═══ Task data ═══

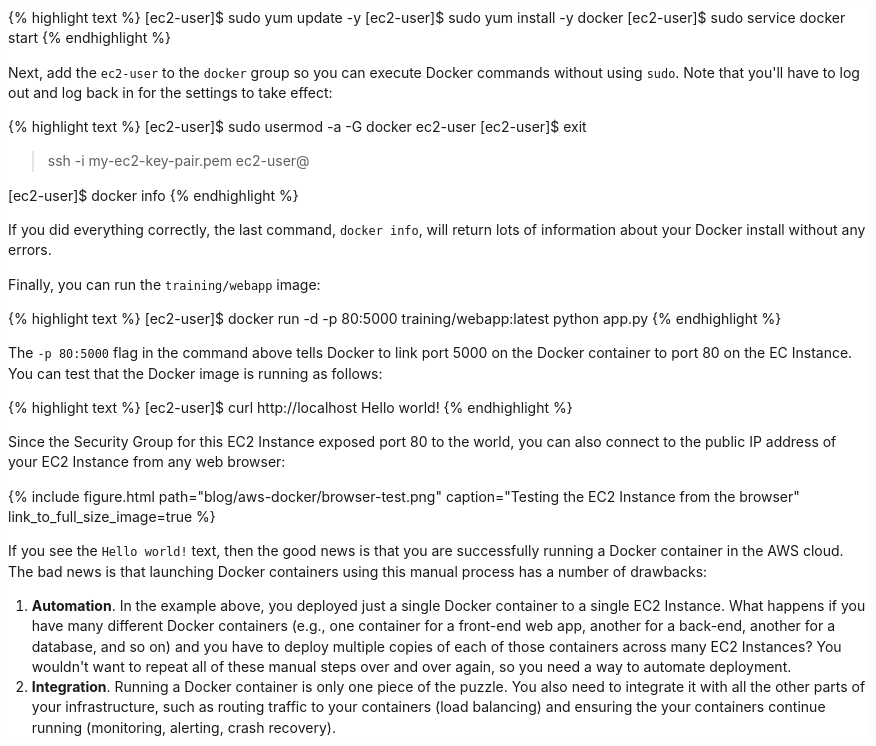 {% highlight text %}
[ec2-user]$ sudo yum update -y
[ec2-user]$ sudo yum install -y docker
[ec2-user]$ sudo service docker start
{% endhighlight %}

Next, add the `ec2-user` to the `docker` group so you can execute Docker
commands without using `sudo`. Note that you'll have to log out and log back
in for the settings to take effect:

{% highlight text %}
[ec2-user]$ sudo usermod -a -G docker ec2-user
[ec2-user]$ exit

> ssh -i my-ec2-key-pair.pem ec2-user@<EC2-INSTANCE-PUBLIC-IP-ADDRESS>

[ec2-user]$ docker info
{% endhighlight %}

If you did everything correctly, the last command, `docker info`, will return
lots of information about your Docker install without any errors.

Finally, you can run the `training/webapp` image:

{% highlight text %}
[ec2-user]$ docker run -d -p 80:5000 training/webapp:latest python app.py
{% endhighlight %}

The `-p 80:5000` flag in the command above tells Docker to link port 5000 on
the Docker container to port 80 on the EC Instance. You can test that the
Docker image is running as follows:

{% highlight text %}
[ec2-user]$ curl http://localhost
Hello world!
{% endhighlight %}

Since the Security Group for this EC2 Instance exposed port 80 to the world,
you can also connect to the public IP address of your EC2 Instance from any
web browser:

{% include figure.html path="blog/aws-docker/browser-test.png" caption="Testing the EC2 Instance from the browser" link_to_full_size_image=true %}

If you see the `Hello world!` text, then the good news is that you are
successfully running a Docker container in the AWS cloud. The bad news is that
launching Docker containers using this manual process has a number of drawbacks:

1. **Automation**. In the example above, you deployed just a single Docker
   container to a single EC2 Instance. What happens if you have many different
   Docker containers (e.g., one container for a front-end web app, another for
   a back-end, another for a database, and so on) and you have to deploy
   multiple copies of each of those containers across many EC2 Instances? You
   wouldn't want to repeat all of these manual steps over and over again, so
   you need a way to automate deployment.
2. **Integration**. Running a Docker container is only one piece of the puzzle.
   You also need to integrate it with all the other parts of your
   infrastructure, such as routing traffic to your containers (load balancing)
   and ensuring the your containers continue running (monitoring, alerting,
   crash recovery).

═══
═══ Task data ═══

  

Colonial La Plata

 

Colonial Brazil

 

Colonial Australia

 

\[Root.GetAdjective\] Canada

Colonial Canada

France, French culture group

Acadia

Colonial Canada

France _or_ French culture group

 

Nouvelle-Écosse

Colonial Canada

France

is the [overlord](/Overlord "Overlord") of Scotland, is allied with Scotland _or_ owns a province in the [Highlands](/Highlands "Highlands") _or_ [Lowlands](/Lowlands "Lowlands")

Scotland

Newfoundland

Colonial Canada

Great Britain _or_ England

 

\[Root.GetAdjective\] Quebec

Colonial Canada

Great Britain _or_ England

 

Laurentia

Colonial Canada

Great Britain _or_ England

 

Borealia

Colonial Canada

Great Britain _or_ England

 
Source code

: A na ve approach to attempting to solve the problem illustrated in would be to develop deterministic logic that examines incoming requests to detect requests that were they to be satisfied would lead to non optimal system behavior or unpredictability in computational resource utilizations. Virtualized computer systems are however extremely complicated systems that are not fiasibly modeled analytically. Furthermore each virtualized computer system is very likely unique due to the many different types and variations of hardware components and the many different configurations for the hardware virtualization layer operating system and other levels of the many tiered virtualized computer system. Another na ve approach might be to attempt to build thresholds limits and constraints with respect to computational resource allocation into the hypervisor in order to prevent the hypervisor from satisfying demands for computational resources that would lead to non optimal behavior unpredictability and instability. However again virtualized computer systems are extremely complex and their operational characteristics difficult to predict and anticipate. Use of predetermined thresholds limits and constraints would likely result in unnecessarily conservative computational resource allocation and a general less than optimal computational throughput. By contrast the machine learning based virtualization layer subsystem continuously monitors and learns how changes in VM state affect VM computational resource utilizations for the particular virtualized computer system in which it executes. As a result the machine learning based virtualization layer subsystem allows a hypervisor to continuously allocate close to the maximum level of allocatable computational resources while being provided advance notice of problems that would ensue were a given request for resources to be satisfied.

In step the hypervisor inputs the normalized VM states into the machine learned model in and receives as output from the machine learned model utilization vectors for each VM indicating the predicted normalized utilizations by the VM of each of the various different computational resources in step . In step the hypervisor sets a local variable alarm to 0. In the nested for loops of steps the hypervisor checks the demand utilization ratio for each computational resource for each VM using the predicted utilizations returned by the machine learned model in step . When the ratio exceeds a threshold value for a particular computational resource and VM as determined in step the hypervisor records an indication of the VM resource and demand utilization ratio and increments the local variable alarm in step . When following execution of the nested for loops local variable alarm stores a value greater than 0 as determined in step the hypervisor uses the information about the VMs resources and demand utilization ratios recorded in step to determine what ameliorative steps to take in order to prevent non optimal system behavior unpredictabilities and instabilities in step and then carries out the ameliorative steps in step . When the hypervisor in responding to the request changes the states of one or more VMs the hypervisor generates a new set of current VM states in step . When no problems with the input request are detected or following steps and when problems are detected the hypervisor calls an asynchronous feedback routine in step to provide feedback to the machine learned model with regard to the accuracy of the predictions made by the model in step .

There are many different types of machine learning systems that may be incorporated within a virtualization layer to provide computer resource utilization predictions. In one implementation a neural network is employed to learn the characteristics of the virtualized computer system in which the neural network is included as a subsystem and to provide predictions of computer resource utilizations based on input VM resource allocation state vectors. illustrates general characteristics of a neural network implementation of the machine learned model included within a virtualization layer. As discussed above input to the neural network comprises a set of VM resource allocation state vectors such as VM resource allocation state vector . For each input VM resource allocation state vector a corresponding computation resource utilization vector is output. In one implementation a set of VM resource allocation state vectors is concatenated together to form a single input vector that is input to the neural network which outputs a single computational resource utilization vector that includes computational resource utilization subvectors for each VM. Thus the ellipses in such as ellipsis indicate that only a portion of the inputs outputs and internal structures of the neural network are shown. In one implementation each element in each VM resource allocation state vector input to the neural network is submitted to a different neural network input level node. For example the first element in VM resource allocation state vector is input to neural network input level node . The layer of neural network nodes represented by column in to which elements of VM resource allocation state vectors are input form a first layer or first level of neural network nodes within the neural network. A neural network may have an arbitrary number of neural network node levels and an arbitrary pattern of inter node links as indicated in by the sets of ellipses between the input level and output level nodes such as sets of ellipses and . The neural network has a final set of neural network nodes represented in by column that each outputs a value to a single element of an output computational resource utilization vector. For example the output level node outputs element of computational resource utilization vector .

═══

◆ Problem statement
After checking the entries, state how many lines contain "user", and write nothing but the number.

◆ Response to the task
10